Provide option to squash IBD output?

gtsambos commented 2 years ago

One of the most important comments I got in my thesis examination was regarding our definition of IBD. Our current implementation of ibd_segments treats segments as distinct if they have been inherited along distinct 'genealogical paths', which are essentially sequences of edges. So in this instance,

    #
    #        4       |      4       |        4
    #       / \      |     / \      |       / \
    #      /   \     |    /   3     |      /   \
    #     /     \    |   2     \    |     /     \
    #    /       \   |  /       \   |    /       \
    #   0         1  | 0         1  |   0         1
    #                |              |
    #                0.2            0.7

there will be 3 separate IBD segments for the sample pair (0,1), because the paths in the middle tree explicitly contain some extra intermediary nodes. (This has caused confusion for other users before: see #1479).

I was pretty sure this behaviour was desirable until I read this comment of Graham's:

if I’m understanding things correctly, I’m not sure the path definition actually lines up with most people’s definition of halotype IBD. The good news is that given segments called from the tree-sequence path definition you can always stitch them to form IBD segments in post-processing, but I caution against calling the original segments IBD. (*Indeed, there are many unsampled lineages in the population that will coalesce and recombine with the lineages [0] & [1] before [0] & [1] coalesce together, our definition of IBD should depend on the properties of just the history of the pair not of the coalescence pattern of other sampled or unsampled alleles.

This is a super valid point, and kind of major imo. In many of the tree sequences we come across, nodes like (2) and (3) will be coalescence nodes that relate our samples to some other sample that has recombined at the breakpoints (who we are perhaps uninterested in). It's bad if our definition of IBD between the pair (0, 1) depends on whether those other samples are included in the trees or not, and currently it does.

The good news is that given segments called from the tree-sequence path definition you can always stitch them to form IBD segments in post-processing

We've certainly talked about doing this before, but I'm unsure of how much effort it will take. I'm about to push up a draft PR that implements these changes in our Python IbdFinder, but I'm not sure this would translate well to the C code given the fancy struct that Jerome made for the output. The necessary algorithms are themselves fairly simple -- a sort method and a squash method, both very similar to those used on edge tables.

pinging @jeromekelleher, @petrelharp

jeromekelleher commented 2 years ago

Hmm, this could be tricky, although it depends on how we order things.

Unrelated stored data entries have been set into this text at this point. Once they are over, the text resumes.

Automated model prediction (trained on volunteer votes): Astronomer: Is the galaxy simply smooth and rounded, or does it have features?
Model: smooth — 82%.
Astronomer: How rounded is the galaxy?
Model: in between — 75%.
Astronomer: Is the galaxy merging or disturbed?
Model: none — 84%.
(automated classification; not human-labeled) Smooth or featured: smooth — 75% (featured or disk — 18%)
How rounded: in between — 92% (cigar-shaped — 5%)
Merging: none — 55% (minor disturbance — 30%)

Ideally we'd squash "in place" as the segments are added to the structure.

Do you know if this is possible?

gtsambos commented 2 years ago

Ideally we'd squash "in place" as the segments are added to the structure. Do you know if this is possible?

I was thinking about this too. The problem is that the segments aren't discovered in order, so we would have to be constantly re-sorting the segments (as this is required to squash them).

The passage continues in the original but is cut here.